Grant number: 25/05607-8
Support Opportunities:Scholarships abroad - Research Internship - Post-doctor
Start date: July 01, 2025
End date: February 28, 2026
Field of knowledge:Physical Sciences and Mathematics - Chemistry
Principal Investigator:Vivian Vanessa França Henn
Grantee:Isaac Martins Carvalho
Supervisor: Marcello Dalmonte
Host Institution: Instituto de Química (IQ). Universidade Estadual Paulista (UNESP). Campus de Araraquara. Araraquara , SP, Brazil
Institution abroad: Abdus Salam International Centre for Theoretical Physics (ICTP), Italy  
Associated to the scholarship:23/00510-0 - Quantum Phase Transitions in inhomogeneous nanomaterials, BP.PD

Abstract

Simulating many-body quantum systems on classical computers is a fundamental challenge in theoretical materials science, particularly in the study of quantum materials with potential applications in emerging technologies. This is due to the exponential growth of the Hilbert space, which encodes complex quantum correlations into the wavefunction - making classical simulations intractable for large systems. In the context of quantum machines with error correction, the dominant source of computational cost is a quantum resource called nonstabilizerness, or magic. In this context, certain quantum states, generated by stabilizer states from Clifford operations, allow efficient classical simulation. Quantum advantage emerges from non-Clifford resources required to prepare a state, quantified by nonstabilizerness.

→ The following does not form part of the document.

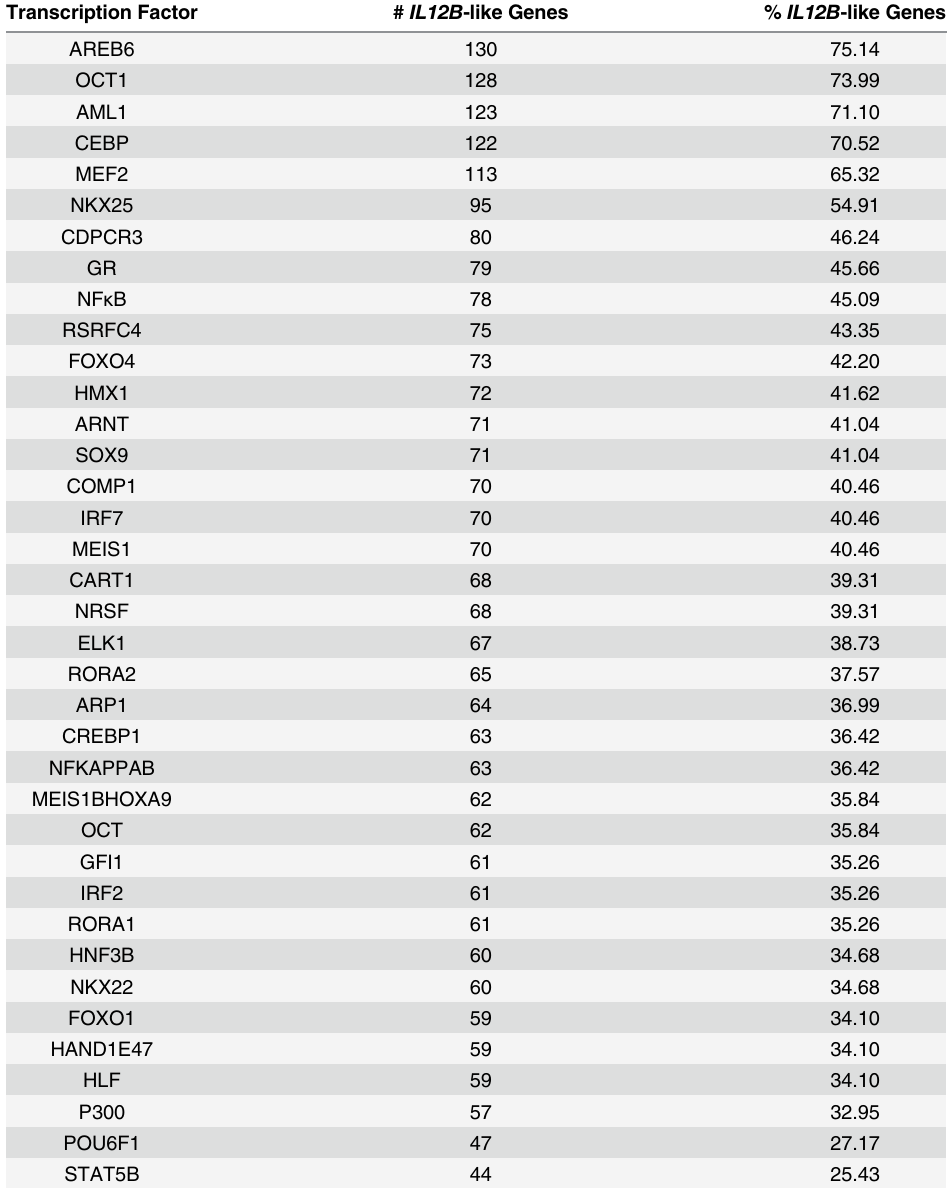
Table 3. Enriched Transcription Factor Binding sites in IL12B -like gene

Recent advances in measuring nonstabilizerness, such as the stabilizer Rényi entropies (SREs), have been successfully benchmarked in systems with a local binary basis (e.g., spin models), focusing on criticality. Yet, it remains unclear how these methods generalize to strongly correlated fermionic materials, where interactions play a pivotal role in shaping quantum correlations.This project investigates how fermionic interactions drive the connection between nonstabilizerness and quantum criticality in quasi-1D nanomaterials modeled by the extended Hubbard model. Using tensor network methods - Matrix Product States (MPS) and Density Matrix Renormalization Group (DMRG) - we quantify nonstabilizerness, applying Jordan-Wigner transformations and optimizing tensor contractions for SRE calculations.Expected outcomes include: (1) understanding how electron interactions drive magic-criticality scaling, (2) rigorous benchmarks for fermionic magic measures, and (3) universal scaling laws near quantum phase transitions. These results will represent a key stepping stone in our understanding of magic in the context of fermionic matter, serving as a fundamental step towards more advanced applications in chemistry and quantum materials.